Un film clandestin, un acte de liberté

Panahi parvient, comme toujours, à faire rire de ce qui fait mal, en filmant les petits travers d’un grand système injuste. Le film est une succession de portes fermées, de couloirs sans fin, de voix qui se contredisent. Et pourtant, la légèreté reste : une légèreté de funambule au bord du gouffre. Ce film est une prouesse de réalisation, autant technique que politique. Réalisé sans autorisation officielle, avec des actrices non voilées à l’écran – un défi frontal aux lois iraniennes –, Un simple accident a été tourné avec discrétion, puis post-produit en France. Le résultat est d’une clarté cinématographique remarquable, sans effet appuyé, sans slogan. Juste le réel, filmé avec une précision qui dérange et fait réfléchir. Dans un monde où la parole peut valoir arrestation, ce film est une parole libérée, qui sait ce qu’elle risque, et qui parle d’autant plus fort.

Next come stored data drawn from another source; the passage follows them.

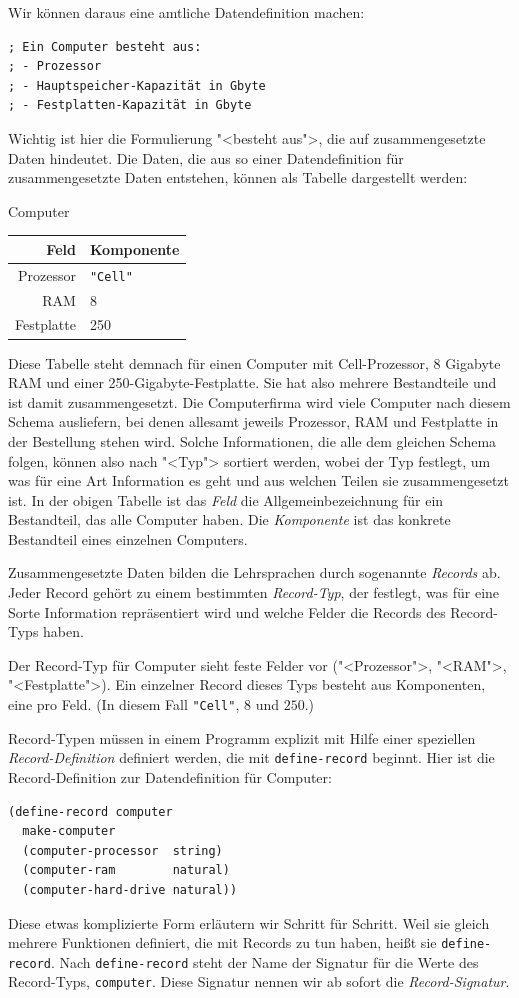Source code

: Wir können daraus eine amtliche Datendefinition machen:
%
\begin{lstlisting}
; Ein Computer besteht aus:
; - Prozessor
; - Hauptspeicher-Kapazität in Gbyte
; - Festplatten-Kapazität in Gbyte
\end{lstlisting}
%
Wichtig ist hier die Formulierung "<besteht aus">, die auf
zusammengesetzte Daten hindeutet.  Die Daten, die aus so einer
Datendefinition für zusammengesetzte Daten entstehen, können als
Tabelle dargestellt werden:
%
\begin{center}
  Computer\qquad
  \begin{tabular}[c]{r|l}
    \textbf{Feld} & \textbf{Komponente}\\\hline
     Prozessor & \verb|"Cell"|\\
     RAM & 8\\
    Festplatte & 250
  \end{tabular}
\end{center}
%
Diese Tabelle steht demnach für einen Computer mit Cell-Prozessor, 8
Gigabyte RAM und einer 250-Gigabyte-Festplatte.  Sie hat also mehrere
Bestandteile und ist damit zusammengesetzt.  Die Computerfirma wird
viele Computer nach diesem Schema ausliefern, bei denen allesamt
jeweils Prozessor, RAM und Festplatte in der Bestellung stehen wird.  Solche
Informationen, die alle dem gleichen Schema folgen, können also nach
"<Typ"> sortiert werden, wobei der Typ
festlegt, um was für eine Art Information es geht und aus welchen
Teilen sie zusammengesetzt ist.  In der obigen Tabelle ist das
\textit{Feld} die Allgemeinbezeichnung für ein Bestandteil, das
alle Computer haben.  Die \textit{Komponente} ist das konkrete
Bestandteil eines einzelnen Computers.

Zusammengesetzte Daten bilden die Lehrsprachen durch
sogenannte \textit{Records} ab.  Jeder Record gehört
zu einem bestimmten
\textit{Record-Typ}, der festlegt, was für eine
Sorte Information repräsentiert wird und welche Felder die Records
des Record-Typs haben.

Der Record-Typ für Computer sieht feste Felder
vor ("<Prozessor">, "<RAM">, "<Festplatte">).  Ein einzelner Record
dieses Typs besteht aus Komponenten, eine pro
Feld. (In diesem Fall \lstinline{"Cell"}, $8$ und $250$.)

Record-Typen müssen in einem Programm explizit mit Hilfe einer
speziellen \textit{Record-Definition} definiert werden, die mit
\lstinline{define-record} beginnt.  Hier ist die
Record-Definition zur Datendefinition für
Computer:
%
\begin{lstlisting}
(define-record computer
  make-computer
  (computer-processor  string)
  (computer-ram        natural)
  (computer-hard-drive natural))
\end{lstlisting}
%
Diese etwas komplizierte Form erläutern wir Schritt für Schritt.  Weil sie gleich mehrere
Funktionen definiert, die mit Records zu tun haben, heißt
sie \lstinline{define-record}.  Nach
\lstinline{define-record} steht der Name der Signatur für
die Werte des Record-Typs,
\lstinline{computer}.  Diese Signatur nennen wir ab sofort die
\textit{Record-Signatur}.

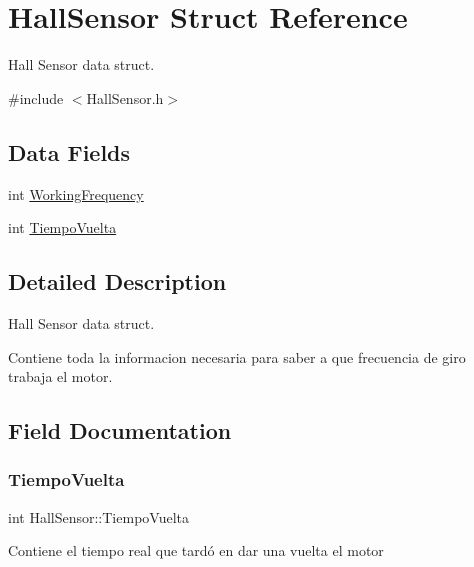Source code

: \hypertarget{struct_hall_sensor}{}\section{Hall\+Sensor Struct Reference}
\label{struct_hall_sensor}


Hall Sensor data struct.  




{\ttfamily \#include $<$Hall\+Sensor.\+h$>$}

\subsection*{Data Fields}
\begin{DoxyCompactItemize}
\item 
int \mbox{\hyperlink{struct_hall_sensor_aa9598178f2fba9eae32ca1f27fedb76d}{Working\+Frequency}}
\item 
int \mbox{\hyperlink{struct_hall_sensor_aea93d53e0446642c786dd83f8f5f0cde}{Tiempo\+Vuelta}}
\end{DoxyCompactItemize}


\subsection{Detailed Description}
Hall Sensor data struct. 

Contiene toda la informacion necesaria para saber a que frecuencia de giro trabaja el motor. 

\subsection{Field Documentation}
\mbox{\label{struct_hall_sensor_aea93d53e0446642c786dd83f8f5f0cde}} 
\subsubsection{\texorpdfstring{Tiempo\+Vuelta}{TiempoVuelta}}
{\footnotesize\ttfamily int Hall\+Sensor\+::\+Tiempo\+Vuelta}

Contiene el tiempo real que tardó en dar una vuelta el motor \mbox{\label{struct_hall_sensor_aa9598178f2fba9eae32ca1f27fedb76d}} 
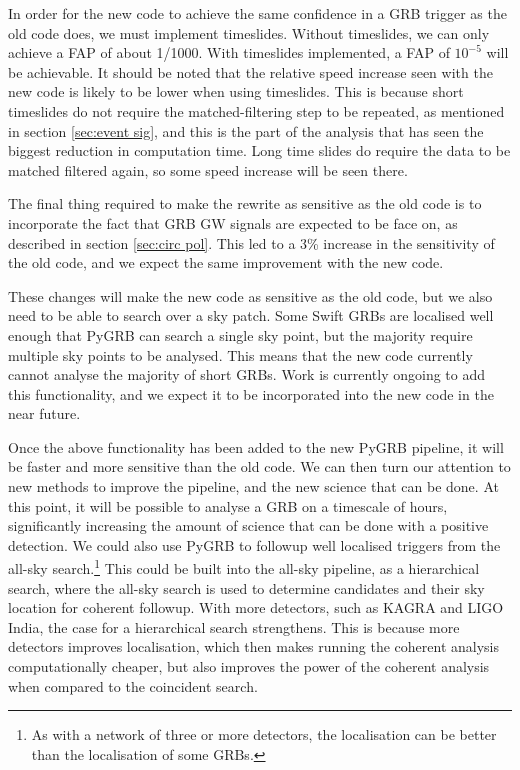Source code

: \documentclass[11pt]{cuthesis}
\begin{document}
In order for the new code to achieve the same confidence in a GRB trigger as the old code does, we must implement timeslides. Without timeslides, we can only achieve a FAP of about 1/1000. With timeslides implemented, a FAP of $10^{-5}$ will be achievable. It should be noted that the relative speed increase seen with the new code is likely to be lower when using timeslides. This is because short timeslides do not require the matched-filtering step to be repeated, as mentioned in section \ref{sec:event sig}, and this is the part of the analysis that has seen the biggest reduction in computation time. Long time slides do require the data to be matched filtered again, so some speed increase will be seen there.

The final thing required to make the rewrite as sensitive as the old code is to incorporate the fact that GRB GW signals are expected to be face on, as described in section \ref{sec:circ pol}. This led to a 3\% increase in the sensitivity of the old code, and we expect the same improvement with the new code. 

These changes will make the new code as sensitive as the old code, but we also need to be able to search over a sky patch. Some Swift GRBs are localised well enough that PyGRB can search a single sky point, but the majority require multiple sky points to be analysed. This means that the new code currently cannot analyse the majority of short GRBs. Work is currently ongoing to add this functionality, and we expect it to be incorporated into the new code in the near future. 

Once the above functionality has been added to the new PyGRB pipeline, it will be faster and more sensitive than the old code. We can then turn our attention to new methods to improve the pipeline, and the new science that can be done. At this point, it will be possible to analyse a GRB on a timescale of hours, significantly increasing the amount of science that can be done with a positive detection. We could also use PyGRB to followup well localised triggers from the all-sky search.\footnote{As with a network of three or more detectors, the localisation can be better than the localisation of some GRBs.} This could be built into the all-sky pipeline, as a hierarchical search, where the all-sky search is used to determine candidates and their sky location for coherent followup. With more detectors, such as KAGRA and LIGO India, the case for a hierarchical search strengthens. This is because more detectors improves localisation, which then makes running the coherent analysis computationally cheaper, but also improves the power of the coherent analysis when compared to the coincident search.
\end{document}
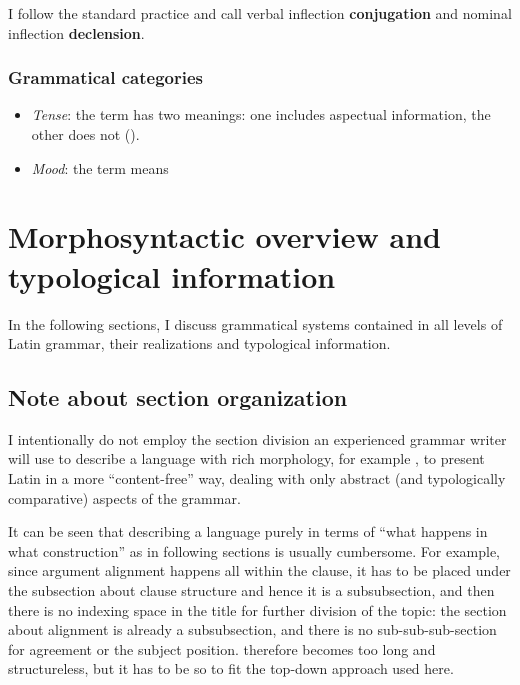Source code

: \documentclass{article}
\newcommand*{\citechap}[1]{chap.~{#1}}
\newcommand*{\concept}[1]{\textbf{#1}}
\begin{document}
I follow the standard practice and call verbal inflection \concept{conjugation} 
and nominal inflection \concept{declension}.

\subsubsection{Grammatical categories}

\begin{itemize}
    \item \emph{Tense}: the term has two meanings: one includes aspectual information,
    the other does not (). 
    \item \emph{Mood}: the term means 
\end{itemize}

\section{Morphosyntactic overview and typological information}

In the following sections,
I discuss grammatical systems contained in all levels of Latin grammar,
their realizations and typological information.

\subsection{Note about section organization}\label{sec:organization}

I intentionally do not employ the section division 
an experienced grammar writer will use to describe a language with rich morphology,
for example \citet[\citechap{2}]{jacques2021grammar},
to present Latin in a more ``content-free'' way,
dealing with only abstract (and typologically comparative) aspects of the grammar.

It can be seen that describing a language purely in terms of 
``what happens in what construction''
as in following sections
is usually cumbersome.
For example, since argument alignment happens all within the clause,
it has to be placed under the subsection about clause structure
and hence it is a subsubsection,
and then there is no indexing space in the title for further division of the topic:
the section about alignment is already a subsubsection,
and there is no sub-sub-sub-section for agreement or the subject position.
 therefore becomes too long and structureless,
but it has to be so to fit the top-down approach used here.
\end{document}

Un film marqué par l’épreuve et la grâce

Jafar Panahi connaît son sujet. Pour ses films et ses idées, il a passé sept mois en prison en 2022, et des années d’assignation à domicile, sans passeport, sans liberté de circuler. Ses descriptions ne trompent pas : Un simple accident est le premier long-métrage qu’il réalise depuis sa libération. C’est un film nourri d’autobiographie – même s’il ne parle jamais de lui. Car Panahi sait combien l’enfermement vous poursuit longtemps, combien l’ombre du bourreau ne lâche jamais sa victime. Il dispose désormais d’un passeport et d’un visa. Il est arrivé à Cannes, enfin. Il sourit. Mais il est probable que la nuit, certains bruit des chaînes, ou celui des pensées qu’on ne peut plus faire taire se rappellent à lui, comme pour ses protagonistes.

Le film se conclut sur un geste doux, presque irréel : une sortie de route, ou peut-être une échappée. C’est une fin offerte comme une grâce, sans triomphe ni revanche. Une bouffée d’air au milieu d’un système asphyxiant. Une libération ? Peut-être. Mais pour aller où, vers quoi ? Panahi ne répond pas. Il laisse la question en suspens, comme un murmure, comme un bruit qui résonne derrière vous… Ce bruit final, ou ce silence du réalisateur… loin d’être un renoncement, devient le point d’orgue d’un film qui fait de l’humour une forme de résistance, et de la fragilité une force politique.

Avec Un simple accident, Jafar Panahi signe un film d’une portée immense. Il témoigne d’un monde verrouillé, mais où la liberté circule encore, en contrebande, par la poésie, le burlesque et la grâce. Un film essentiel, humble, courageux – comme « un simple geste », « un simple film » qui dérange tout un système, et qui bouscule chaque spectateur.